He also seemed to be very afraid of the animals. He whispered to himself, ‘Are these dogs?' and then, as they surrounded his bare feet and began yapping and pulling at his trousers he said, quite firmly, ‘No, no, no, no, these aren't dogs.'
I wondered what he thought they were. I waved to him.
He called out, ‘Hey, Tod, it's me, Sandy Harmon! I'm so happy I found you! I've gotta run, I'm late, but I was wondering if you could maybe mail these for me - ?'
Not taking a step further into the pub, he placed an envelope - this - on the nearest table.
I told him it wouldn't be a problem, I asked him to come in and have a beer with me, I asked him if he was OK and what had happened to his shoes.
He looked down at his feet. I did too. Sandy's toes were stumpy; and they looked like they had once been much, much longer. They were old looking, unloved - like tiny chunks of food that had gone off. I felt very bad for his toes.
‘Your shoes, Sandy?' I asked again.
‘I need to get new ones,' he only said, and, like that, disappeared back out into the Flemish afternoon.
Sandy's letter reads:
Becky is his wife, I'm guessing.
How are you? I'm very good. Right now it is very, very late and I can't sleep because of jetlag and I'm watching a European TV show that contains very strong Adult Content. I don't know what they're saying but they keep taking their clothes off, especially the women, so it's probably a romantic film of some sort. Maybe they can't decide what they want to wear. They're very stylish, these Europeans, and didn't John and Paula say that the Europeans are always taking off their clothes whenever they get a chance? I think it must be true. They probably can't help it. I will change the channel soon, so don't worry.

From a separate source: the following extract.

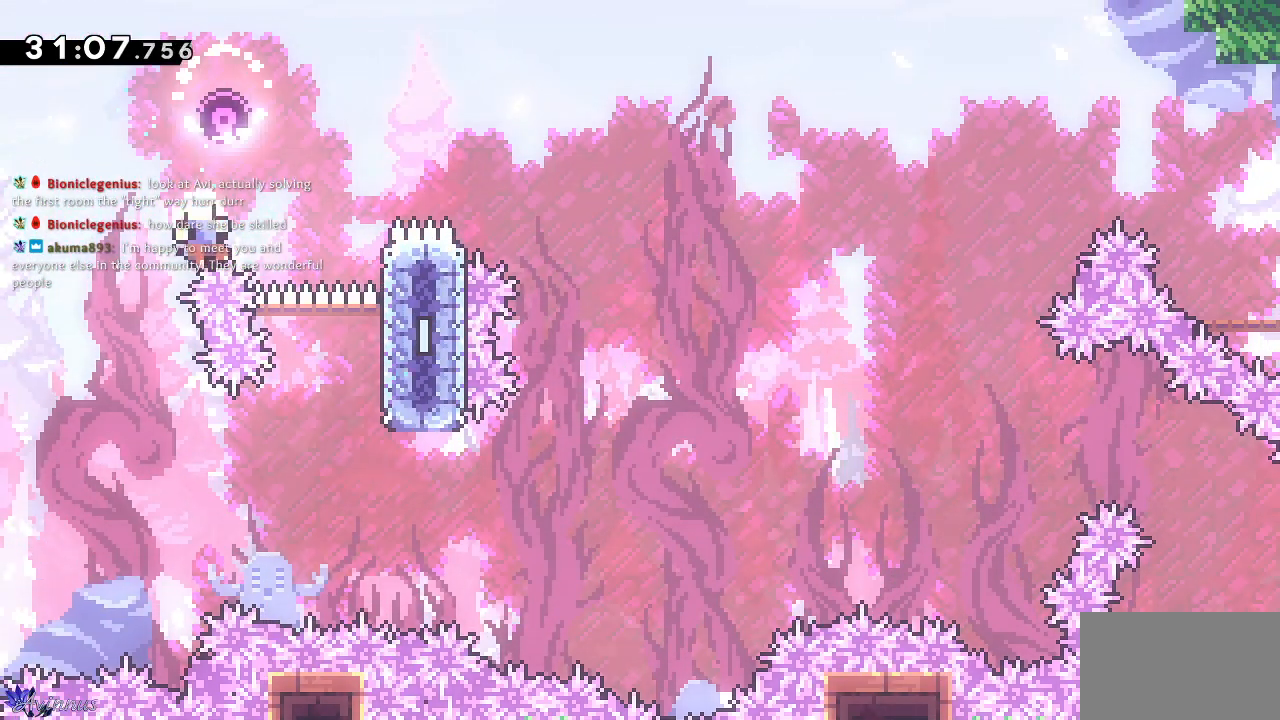
{"dt_ms": 500, "buttons": [], "left_stick": "center", "right_stick": "center", "events": []}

I'm curious to see how this movie ends. It's good to learn more about strange cultures. Brussels is a very nice place but not what I expected at all. For one thing, they don't speak French, so the guidebooks must have made a mistake. Did we get the right guidebook? Maybe it was an old one. Maybe after the war they had to stop speaking French, I don't know. The language everyone speaks here sounds like a weird kind of German. It sounds a little like coughing. Anyway, this part of Brussels is very pretty and not
Here he underlined NOT three times
like any city I've ever been to in the US. It's almost like I'm in the countryside. But I've been told it's like a really, really big Central Park. It's very well maintained and very pretty but a little confusing if you don't speak Weird German and I think they might have gone a little too far with it - this park is so big that I can't see any of the Brussels buildings, or any subways or any of the famous historical things we looked at in the guidebook. I'm sure the Grand Place must be nearby, but where?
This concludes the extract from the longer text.